The main focus on the first full campaign week has been to pin Labour down on what other taxes it plans to raise. In addition to the tax increases announced so far – which include a bigger windfall tax on oil and gas companies and adding VAT to private school fees – what else might the party target?
So far it has ruled out major tax increases – including income tax, National Insurance, wealth taxes and corporation tax (this last one only pledged for their first term in parliament). But that has left practically every other tax on the table, which could potentially be raised.
Labour are being pressured into a “read my lips” moment – and they have almost got there.

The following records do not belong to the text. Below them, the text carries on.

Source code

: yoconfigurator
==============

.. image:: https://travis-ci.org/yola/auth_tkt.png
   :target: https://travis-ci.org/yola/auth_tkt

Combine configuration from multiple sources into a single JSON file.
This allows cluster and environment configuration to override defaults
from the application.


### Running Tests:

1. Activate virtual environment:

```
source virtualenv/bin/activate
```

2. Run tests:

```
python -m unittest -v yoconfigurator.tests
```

Answering questions after her first major speech during this campaign, shadow chancellor Rachel Reeves insisted that “there are no additional tax rises needed beyond the ones that I’ve set out”.
Meanwhile, Sir Keir Starmer implied multiple times over the past week that his party is done with tax-rising announcements, promising that “that none of the plans that we’ve drawn up, nothing in our manifesto, is going to require us to raise taxes”.
But as important as it is to press the party ahead in the polls about their plans for tax hikes, what about the plans that are already in place? This week Jeremy Hunt confirmed that were the Tories to be back in No 10, income tax thresholds would stay frozen until 2028 – a freeze that Labour agrees it won’t undo, as it doesn’t want to make any pledge that’s uncosted.